Learn from our failures. Publish the results of failed trials, no matter the reason. We must increase ‘transparency’ of our profession. Patients and health care professionals alike view industry-sponsored clinical research as cloaked in secrecy, performed for self-serving purposes, and compromising objective patient care because of lack of knowledge about the meds that are approved. We cannot continue masking, suppressing, or delaying publication of scientific information.
Mant: Quintiles are fully supportive of the guidance included in the recently published report by Prof Gordon Duff. Indeed Quintiles has historically always sought scientific advice from independent experts before trials of substances considered of higher risk were conducted within its Phase I facilities and have always ensured that not only was there adequate medical back up available in all of its units but also actively provided specialist training for both its own staff and external academics. Quintiles also fully endorse the need for transparency and access to all data to facilitate review on the adverse event profile of all drug classes under development. Quintiles believes that seeking expert advice early in the planning process should ensure that delays in initiation of Phase I studies can be minimised while volunteer safety is maximised.
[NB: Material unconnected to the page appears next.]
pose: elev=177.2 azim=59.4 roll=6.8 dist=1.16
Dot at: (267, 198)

Q12: The Duff report states that ‘Biological molecules with novel mechanisms of action’ constitute a category of medicines with a higher potential for risk of harm to volunteers during the first human exposures. What is the reason for this?
BIA: It is precicely because they have novel mechanisms of action. These biopharmaceutical molecules are sometimes targeting pathways in the body for the first time, and for that reason they represent a higher risk than a candidate that is targeting a known pathway. This is why we have advocated the use of a specific dose setting calculation (MABEL) for these types of molecule.
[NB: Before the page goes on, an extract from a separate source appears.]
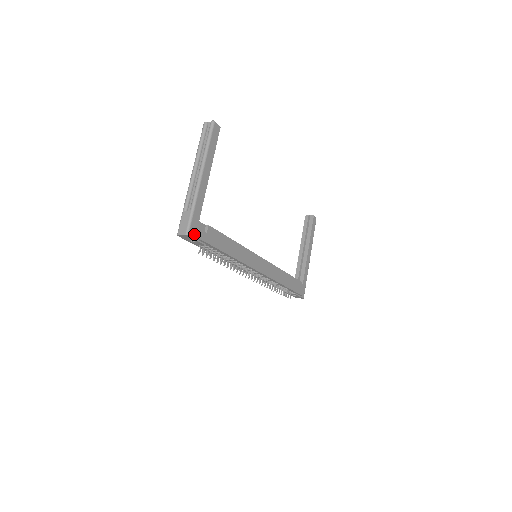
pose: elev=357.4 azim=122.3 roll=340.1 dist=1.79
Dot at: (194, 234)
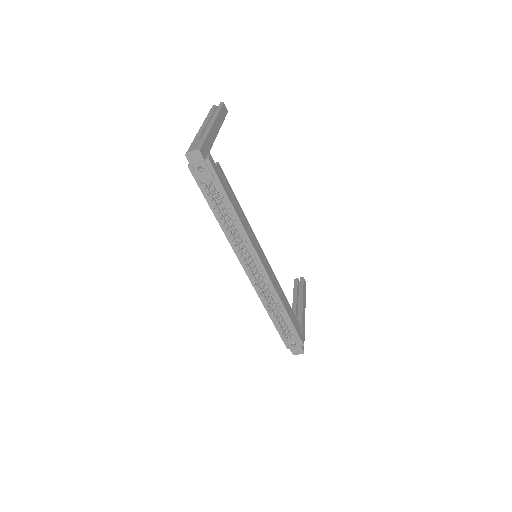
Dot at: (205, 157)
Q13: How have the recommendations in the Duff report attempted to overcome this higher risk?
Burnand: The Duff report has effectively highlighted precautions to influence the risk management process. They are reinforcing what are (in many cases) widely accepted best practice. Publishing them has had an obvious impact on the regulatory process which should mitigate the chances of something similar happening again.
Q14: How have biotech companies handled the phase I clinical trials process prior to the Duff report, and what (if any) changes will be made in the future?
Burnand: The sector takes safety matters very seriously which is why we brought together industry best practice and made recommendations to Professor Duff’s review. The UK has an excellent track record in conducting first in man studies, however we are concerned that this experience will be eroded. We have anecdotal evidence that the UK has become less attractive for conducting first-in-man studies – and that is obviously a major concern. The main issue has really been the uncertainty surrounding the approval process for trials and the timeline for getting an answer from the MHRA in respect of applications involving biological products, particularly monoclonal antibodies or those affecting the immune system. We’re now at the stage where the MHRA has brought in this new process, but there are still some uncertainties surrounding the changes and the timeline. What the BIA is doing now is clarifying this process and also the involvement of this additional group at the Commission of Human Medicines in the regulatory review process. At the same time, there is also European guidance coming, which should help to harmonise the process across Europe – addressing the safety issue.